A atitude passiva de Manning foi interpretada como um sinal de que ainda apresentava tendências suicidas. Apesar da insistência do psiquiatra William Hoctor para que as condições de detenção fossem aligeiradas, o máximo que os responsáveis fizeram foi alterar o estatuto de "risco de suicídio" para "condição de prevenção de lesões".

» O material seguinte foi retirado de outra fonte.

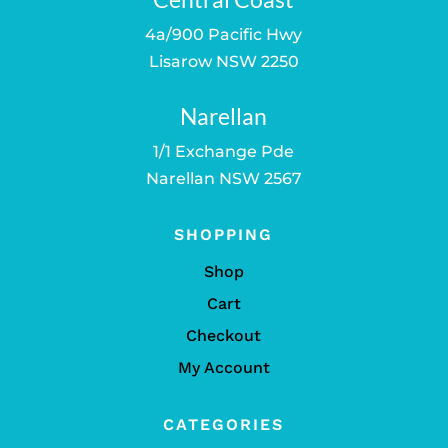
4a/900 Pacific Hwy
Lisarow NSW 2250
Narellan
1/1 Exchange Pde
Narellan NSW 2567
SHOPPING
Shop
Cart
Checkout
My Account
CATEGORIES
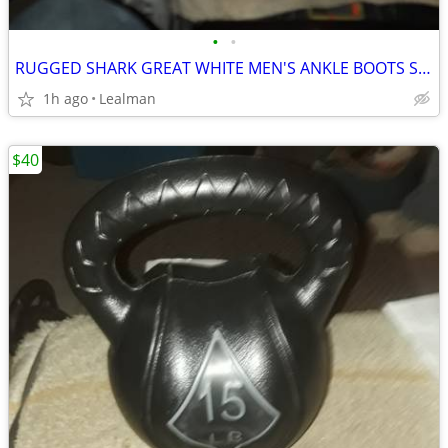
•
•
RUGGED SHARK GREAT WHITE MEN'S ANKLE BOOTS SIZE 11
1h ago
Lealman
$40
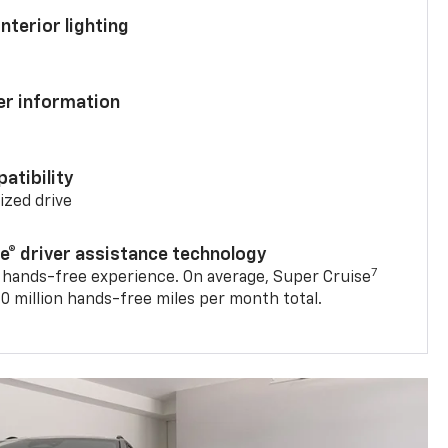
nterior lighting
ver information
atibility
mized drive
se® driver assistance technology
7
 hands-free experience. On average, Super Cruise
0 million hands-free miles per month total.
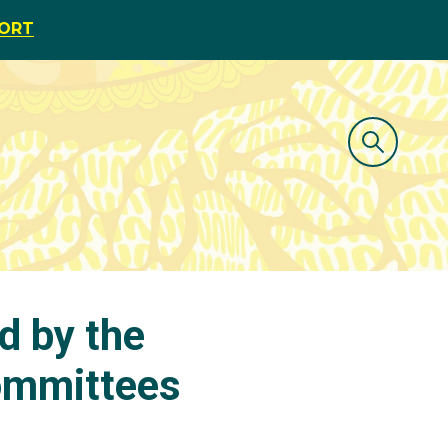
PORT
d by the
Committees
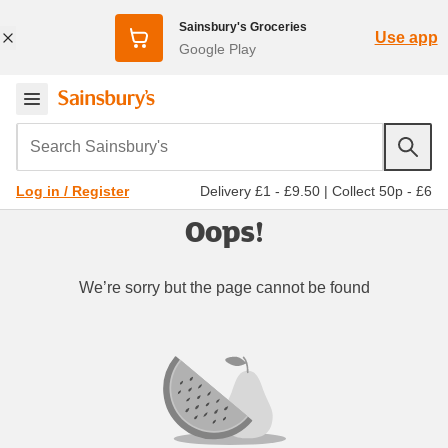
Sainsbury's Groceries
Use app
Google Play
Search Sainsbury's
Delivery £1 - £9.50
|
Collect 50p - £6
Log in / Register
Oops!
We’re sorry but the page cannot be found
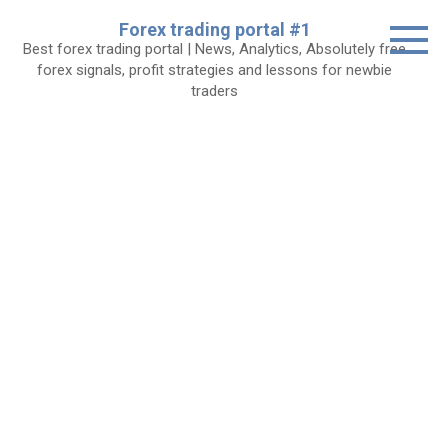
Skip
Forex trading portal #1
to
Best forex trading portal | News, Analytics, Absolutely free
content
forex signals, profit strategies and lessons for newbie
traders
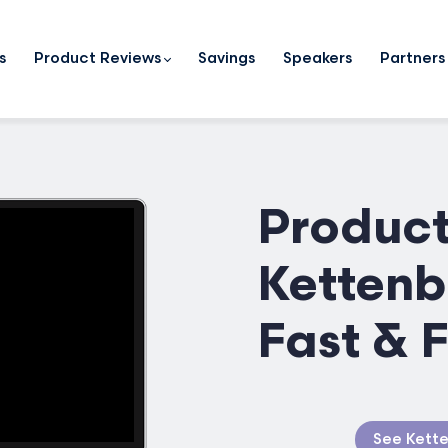
s
Product Reviews
Savings
Speakers
Partners
Product
Kettenb
Fast & 
See Kette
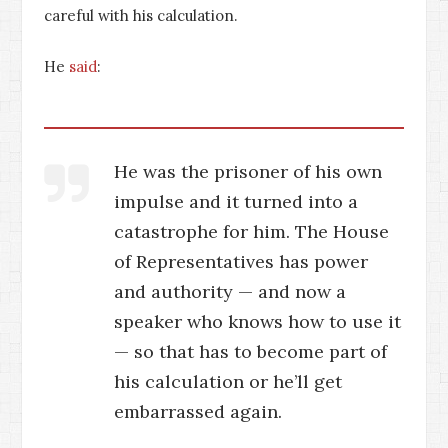
careful with his calculation.
He
said
:
He was the prisoner of his own
impulse and it turned into a
catastrophe for him. The House
of Representatives has power
and authority — and now a
speaker who knows how to use it
— so that has to become part of
his calculation or he’ll get
embarrassed again.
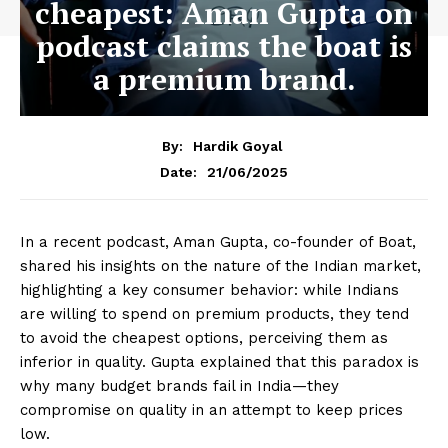
cheapest: Aman Gupta on
podcast claims the boat is
a premium brand.
By:
Hardik Goyal
21/06/2025
Date:
In a recent podcast, Aman Gupta, co-founder of Boat,
shared his insights on the nature of the Indian market,
highlighting a key consumer behavior: while Indians
are willing to spend on premium products, they tend
to avoid the cheapest options, perceiving them as
inferior in quality. Gupta explained that this paradox is
why many budget brands fail in India—they
compromise on quality in an attempt to keep prices
low.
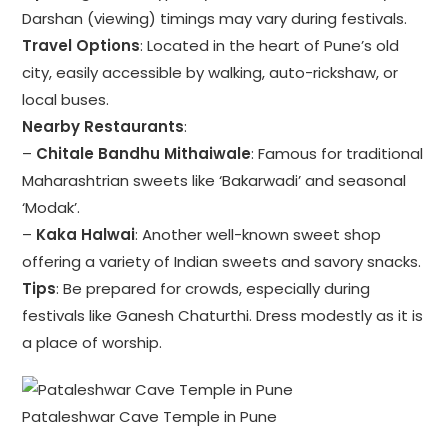
Darshan (viewing) timings may vary during festivals.
Travel Options
: Located in the heart of Pune’s old
city, easily accessible by walking, auto-rickshaw, or
local buses.
Nearby Restaurants
:
–
Chitale Bandhu Mithaiwale
: Famous for traditional
Maharashtrian sweets like ‘Bakarwadi’ and seasonal
‘Modak’.
–
Kaka Halwai
: Another well-known sweet shop
offering a variety of Indian sweets and savory snacks.
Tips
: Be prepared for crowds, especially during
festivals like Ganesh Chaturthi. Dress modestly as it is
a place of worship.
Pataleshwar Cave Temple in Pune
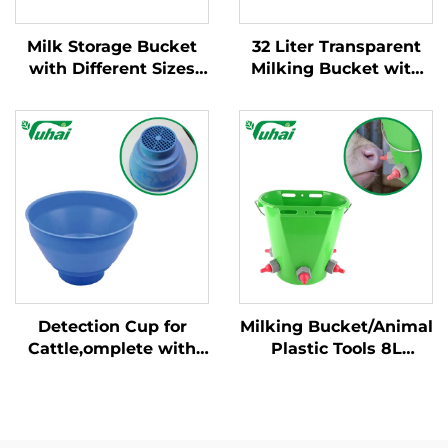
Milk Storage Bucket
32 Liter Transparent
with Different Sizes
Milking Bucket with
and Weight/milking
Fixed Handle New
Bucket Poly/milking
Condition Cow Milking
Bucket
Machine for Dairy
Farm
Detection Cup for
Milking Bucket/Animal
Cattle,omplete with
Plastic Tools 8L
Plastic Overflow
Feeding Bucket with
Protection,milking
Multiple Teats Lamb
Bucket Poly,plastic
Calf Nipple Milk
Pre-filtermilk Filtering
Feeder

Ouvido pelo tribunal no primeiro dia de audições preliminares, na quarta-feira, o capitão Hoctor declarou que muitos dos suspeitos de terrorismo detidos em Guantánamo eram mais bem tratados do que o soldado norte-americano. "Eu tinha 24 anos de experiência como oficial médico e nunca vira nada assim. Era evidente que eles já tinham decidido o que queriam fazer e as minhas recomendações não tinham qualquer impacto", afirmou.

Já na sexta-feira, em resposta aos advogados de acusação, Bradley Manning admitiu que disse ter tendências suicidas, à chegada a Quantico, mas afirmou que estava a ser sarcástico. “Eu sabia que iria receber o estatuto de risco de suicídio. Qualquer resposta que eu desse não iria fazer nenhuma diferença”, afirmou Manning.

Com o início do julgamento previsto para Fevereiro, a juíza Denise Lind aceitou analisar um pedido da defesa que inclui a admissão de responsabilidade pelas consequências de oito das 22 acusações contra Manning, mas a decisão final só será anunciada a 10 de Dezembro. Se a estratégia for aceite, Manning pode ver reduzido o número máximo de anos de prisão de 72 para 16.